Magnetic sources are modeled as dipoles whose anomalies depend on magnetization direction, moment, and position. 3D forward modeling of magnetic blocks and inversions recover source location and moment from observed anomalies.
From your work with Earth's magnetic dipole field, you know that Earth's background field is approximately that of a large dipole. When we conduct a magnetic survey, what we actually measure are small deviations from this background — anomalies caused by rocks with contrasting magnetic properties. The fundamental building block for interpreting these anomalies is the magnetic dipole, the simplest possible magnetic source, which produces a characteristic spatial pattern that depends on its strength, depth, and the direction it points.
Unlike gravity anomalies, which are always positive for excess mass and negative for mass deficits, magnetic anomalies are inherently more complex because magnetic fields are dipolar. Every magnetic source has both a north and south pole, and the anomaly it produces has both positive and negative lobes. The shape of these lobes depends critically on the inclination (the angle of Earth's background field from horizontal) and the declination (the deviation from geographic north). At the magnetic poles, where the field is vertical, a buried magnetized body produces a symmetric anomaly centered directly above it. At the magnetic equator, where the field is horizontal, the anomaly is antisymmetric — the positive and negative lobes are side by side, and the peak is offset from the source. At intermediate latitudes, you get an asymmetric combination that can be quite confusing to interpret without correction.
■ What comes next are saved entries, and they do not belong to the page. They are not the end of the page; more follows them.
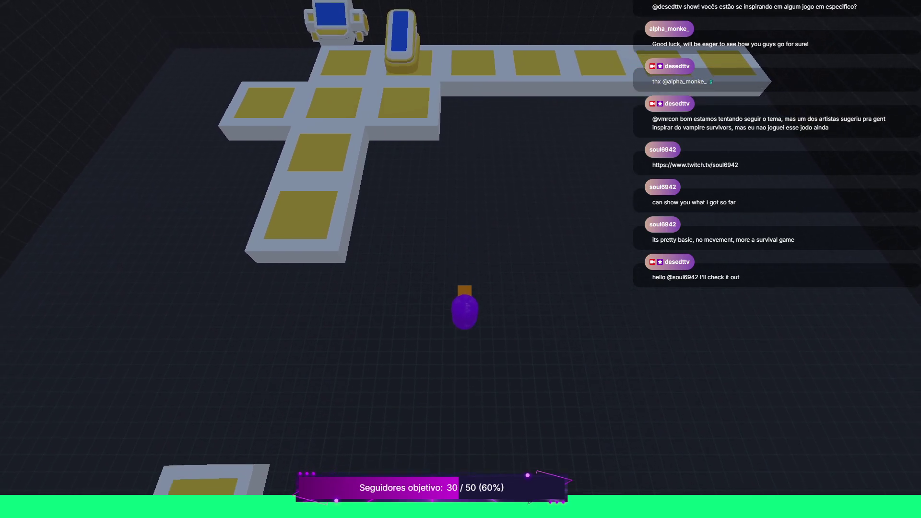
key("s")
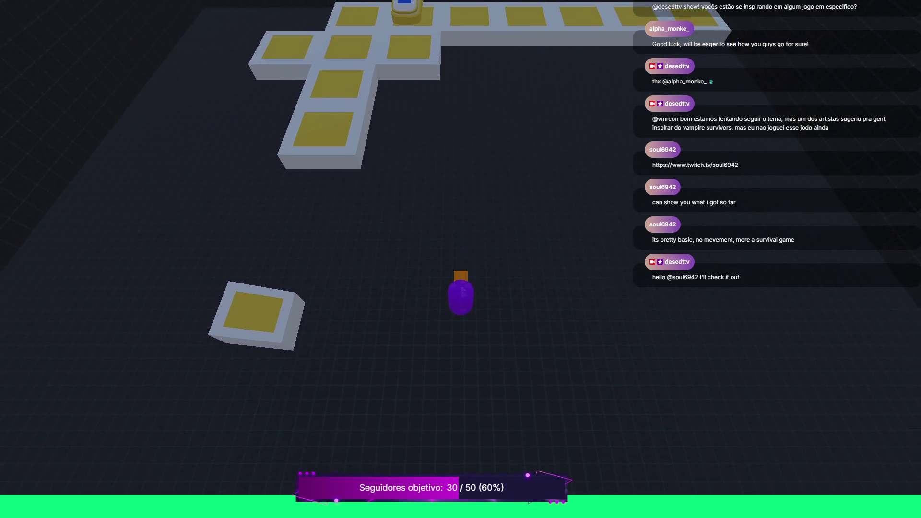
key("alt+F4")
scroll(144, 292, "down", 3)
scroll(143, 292, "up", 3)
scroll(144, 292, "up", 5)
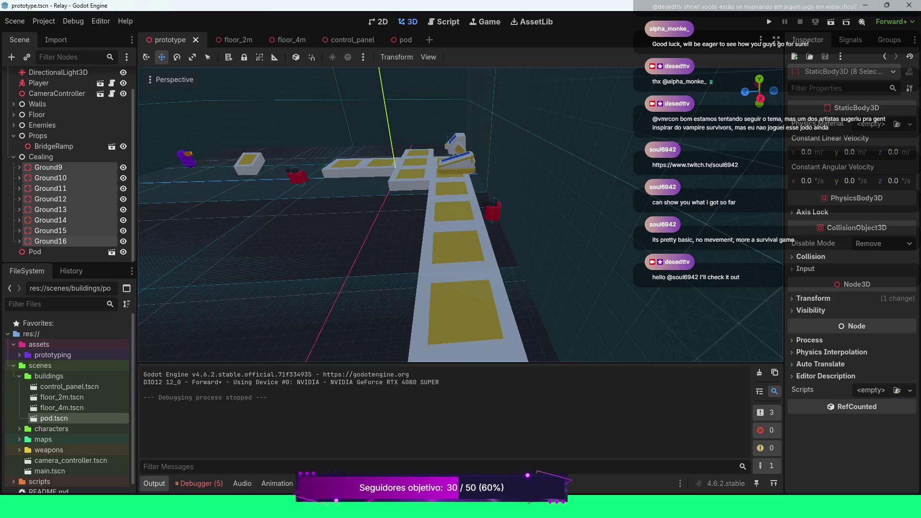
Delete the BridgeRamp prop and save the prototype scene
left_click(54, 146)
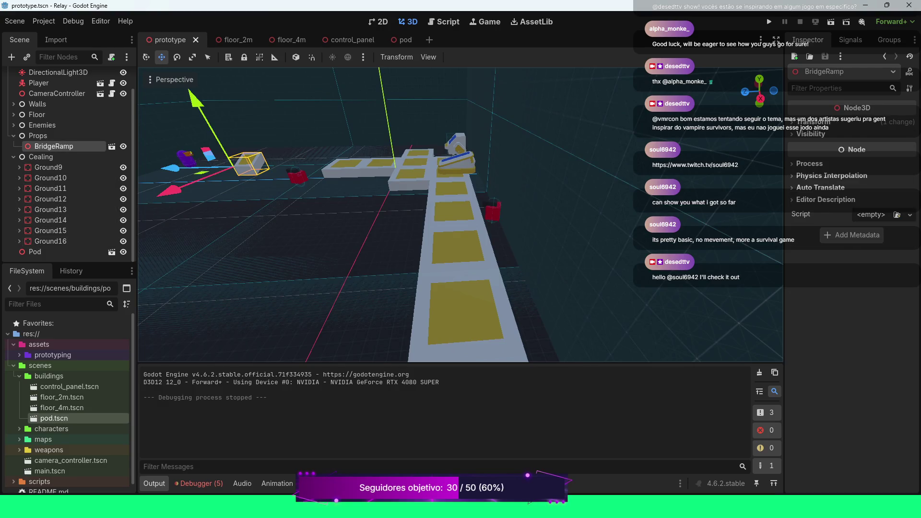
key("Delete")
key("Return")
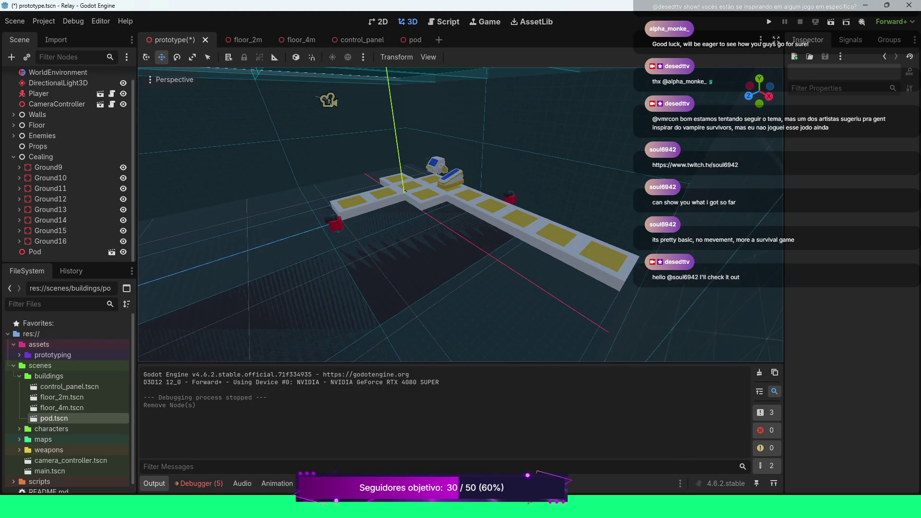
key("ctrl+s")
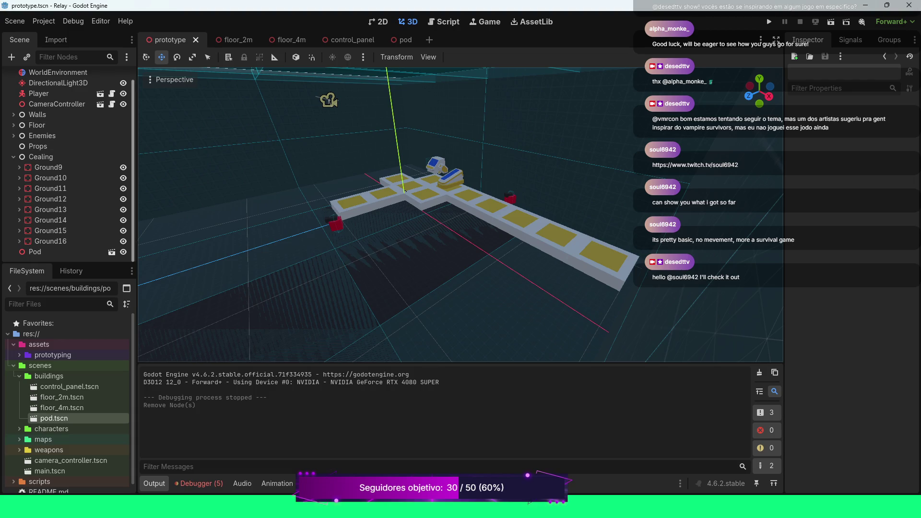
Collapse the Cealing group and select the Prototype root node
scroll(72, 125, "up", 1)
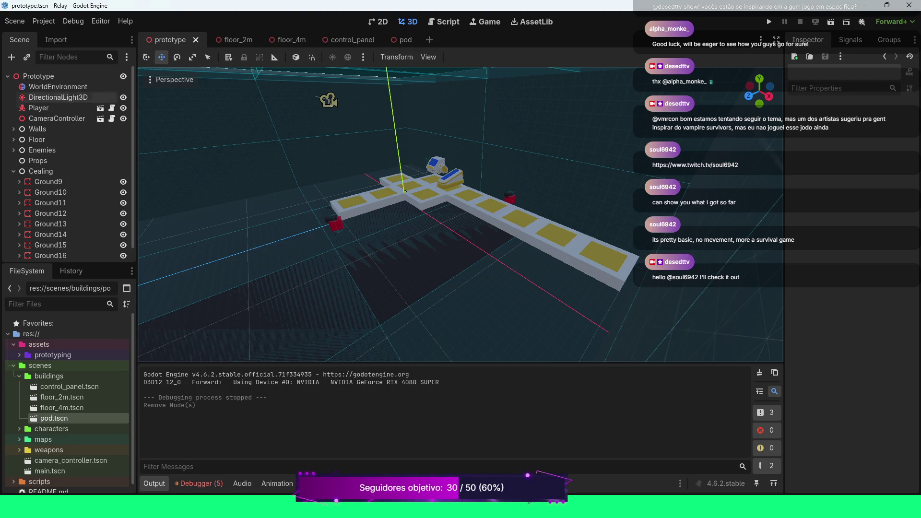
left_click(13, 171)
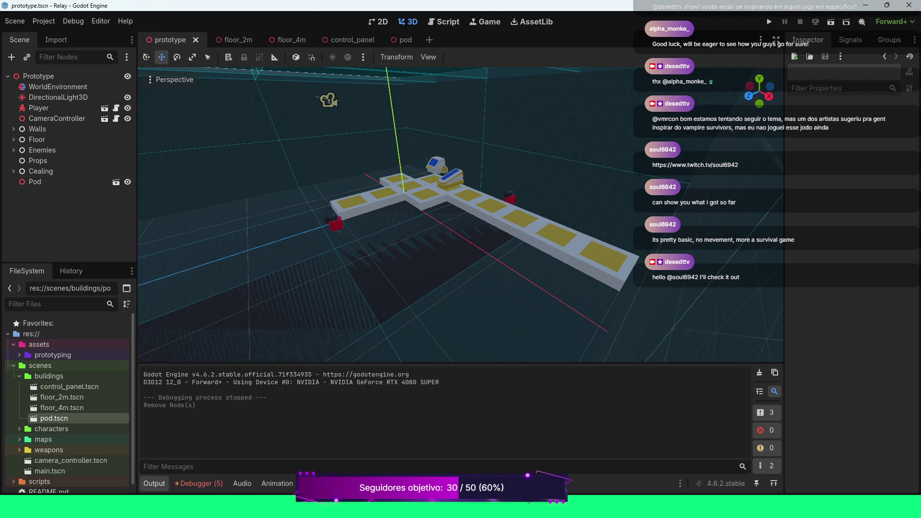
left_click(48, 77)
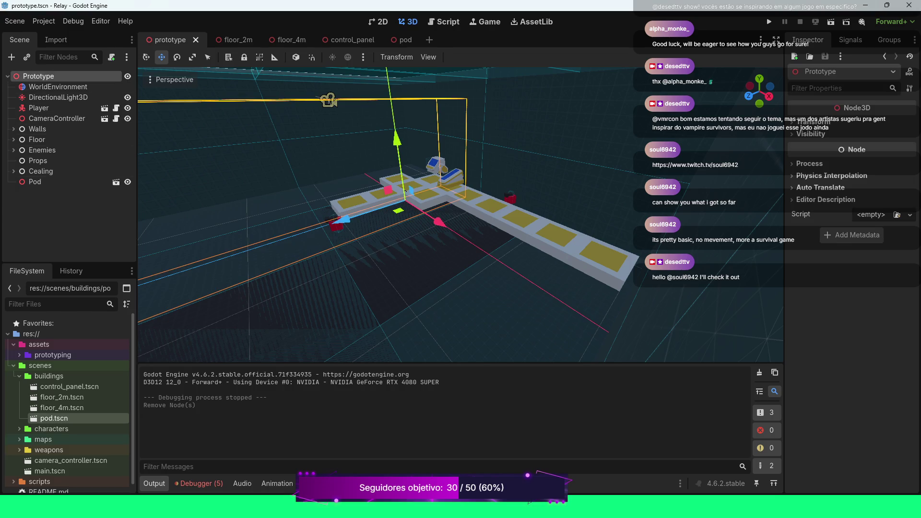
Search 'li' in Create New Node and add a PointLight2D under Prototype
right_click(48, 77)
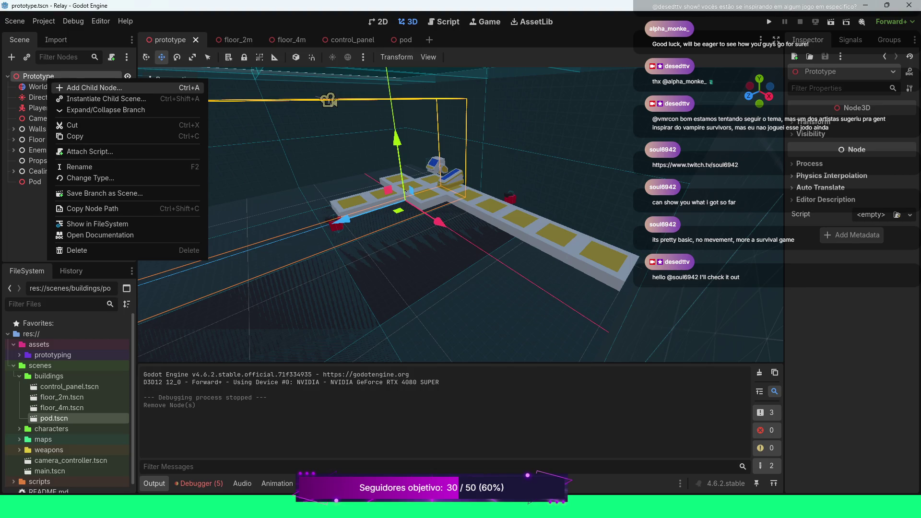
left_click(92, 88)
This is why reduction to the pole (a prerequisite concept) is so valuable — it mathematically transforms the data as if the survey were conducted at the north magnetic pole, simplifying anomaly shapes into symmetric patterns centered over their sources. Once reduced, interpretation becomes more intuitive. Forward modeling takes the opposite approach: you propose a 3D body with specified magnetization (direction and intensity), geometry, and depth, then calculate what anomaly it would produce at the surface and compare with observations. By iteratively adjusting the model, you converge on a geologically plausible source. Inversion automates this process, systematically searching for the distribution of magnetization that best explains the observed data subject to regularization constraints.
The practical power of dipole modeling lies in its scalability. A large ore body, an igneous intrusion, or even a buried archaeological artifact can each be approximated as one or a few dipoles for initial analysis. The magnetic moment (product of magnetization and volume) tells you how much magnetic material is present, while the anomaly width constrains depth — wider anomalies come from deeper sources, following the same geometric spreading that governs all potential fields. For detailed work, complex bodies are discretized into many small blocks, each treated as a dipole, and the total anomaly is computed as a superposition. This approach connects directly to 3D magnetic inversion, where the goal is to recover a magnetization model of the subsurface from thousands of surface measurements.